Music doesn’t get much better than that.
My legs were like jelly as Otis came in for his session. The MGs were all micked up and Otis was sound tested but I still faffed around. Somehow I knew this had to be perfect. Man, that was an intense session. Otis knew what he wanted. It had to be just right. ‘Try a little Tenderness’, ‘Shake’, and ‘I’ve been loving you too long’ send shivers through me but ‘Respect’ filled me with pride and resolve.
Watching Otis performing in the clubs was like seeing a ball of energy bounce across the stage. Nobody was ever short-changed. The sweat poured off him as the emotion poured out. That voice, the anguish, yearning, tenderness and power; it was all there.
Steve Cropper was brilliant with me. He was working with Otis writing songs, sorting arrangements and getting the sound right, but he always had time for me. He always included me, sought my opinion and made me feel valued.
In my book that Soul sound was unparalleled. Nobody has got close. Those guys engineered it and it came out of harmony, collaboration and integration. That sums up life for me.
The Monterey Pop Festival brought it all together for me into the perfect package. If ever a festival has been misnamed that was it. It was derogatory and demeaning to describe those acts as Pop. Nobody in their right mind would put Otis, The Who, Jefferson Airplane, Janis Joplin and Big Brother, Buffalo Springfield and the Holding Company and Hendrix under a Pop label. That might be true of the Mamas and Papas but not class Rock and R&B acts like those.
Otis and Steve Cropper had insisted I went along. It was brilliant. I got to see a lot of my favourite acts, reuniting with Jimi and the Who, the Airplane and Springfield. It was as if a w3hole load of different elements were being drawn together.
Monterey was a great time to be alive. To see Otis Redding up there on stage wowing a white audience, the British contingent and Us Acid Rockers all together on stage was like the apotheosis. Hugh Masekala just put the seasoning on the dressing.
I came away thinking that this couldn’t get any better and we were heading for a climax that would transform the world; this was building to a crescendo that would blow the whole conservative edifice to shards. Music was the liberator, the emancipator and uniter of people.

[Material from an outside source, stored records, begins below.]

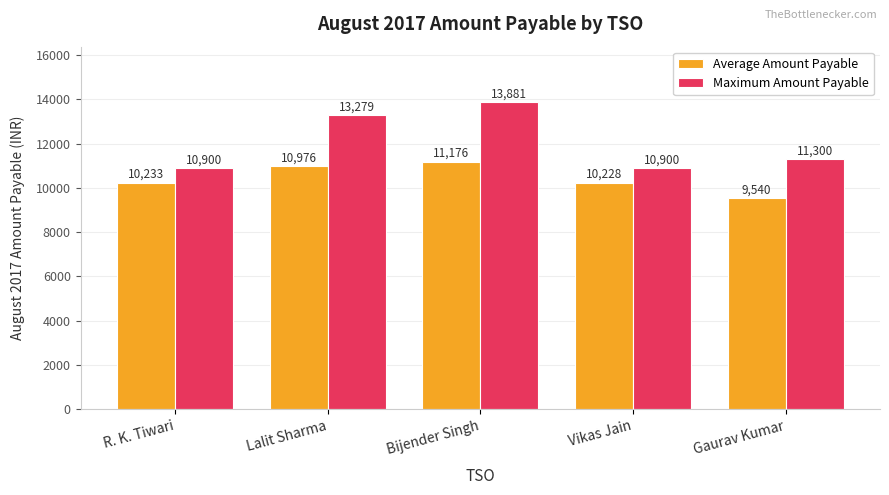

Rank the series at R. K. Tiwari from lowest to highest value.

Average Amount Payable, Maximum Amount Payable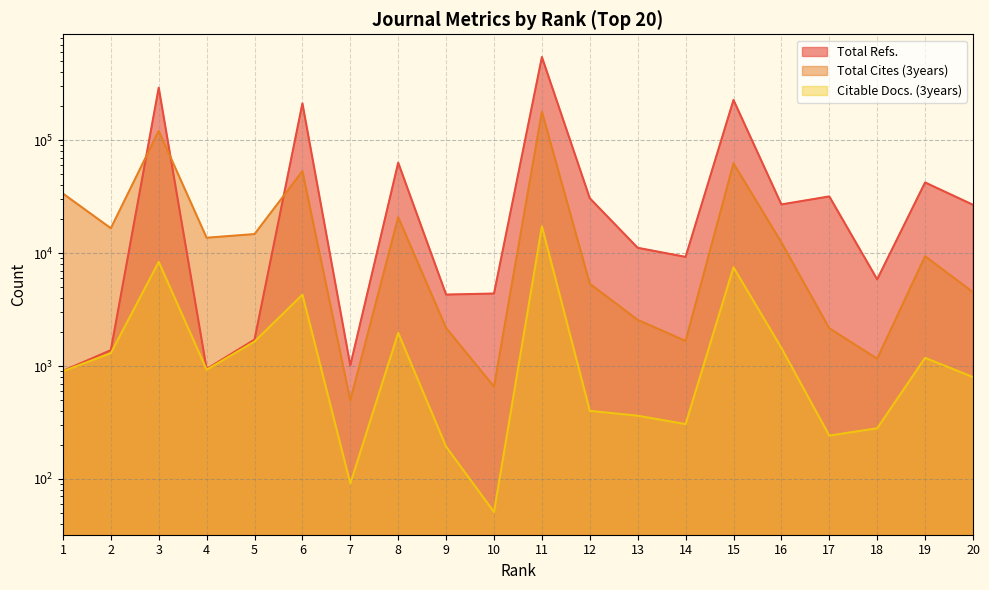

How many values in the Total Refs. series are below 26772?

10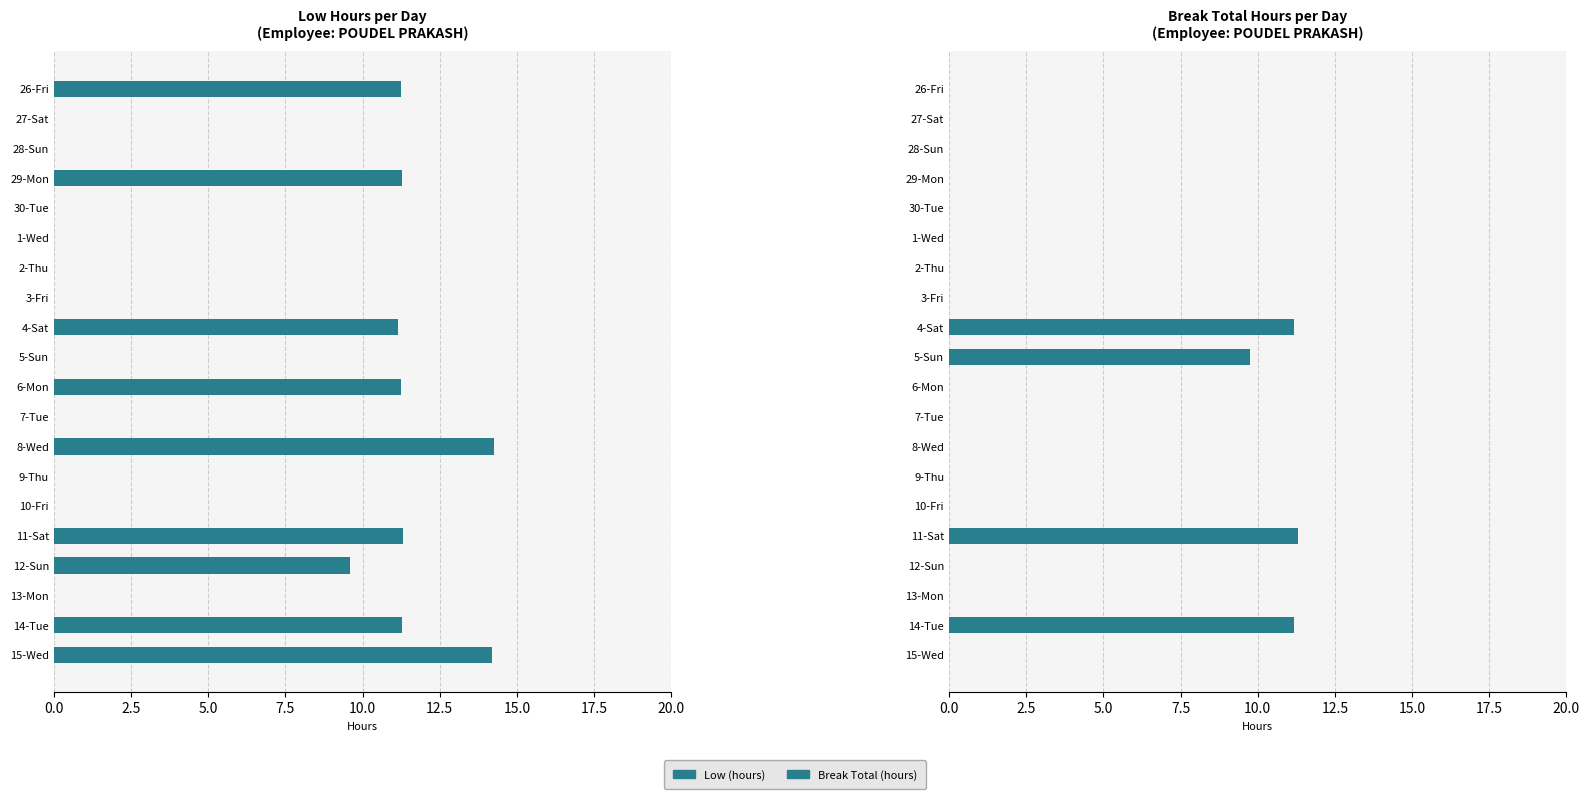

Which series has the widest spread of values?

Low (hours)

It just goes to show how wrong you can be.
It started going wrong with that plane crash.
I was in the Stax studio with Steve when the news came through; Otis was gone. We turned on the TV and watched as news came through of the crash. They pulled Ben Cauley out of the lake but not Otis.

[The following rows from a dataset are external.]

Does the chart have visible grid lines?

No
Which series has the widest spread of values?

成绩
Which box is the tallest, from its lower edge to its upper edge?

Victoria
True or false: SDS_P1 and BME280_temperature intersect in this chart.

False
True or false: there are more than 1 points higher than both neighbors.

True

It seemed to me that Otis was just the start.
Four months later we were reeling from another body blow.
Martin Luther King was staying in the Lorraine Motel across Town from us. He was there to support a walkout of sanitation workers. He went out from his room on to the balcony. A sniper shot him through the neck.
That was the year of the black riots. Memphis, along with many other cities burned as the frustration and fury boiled over.
Steve Cropper stood outside Stax studios and looked over to the smoke. ‘They’re burning their own town’ he said in disbelief.
It was blind fury and the atmosphere at Stax changed forever.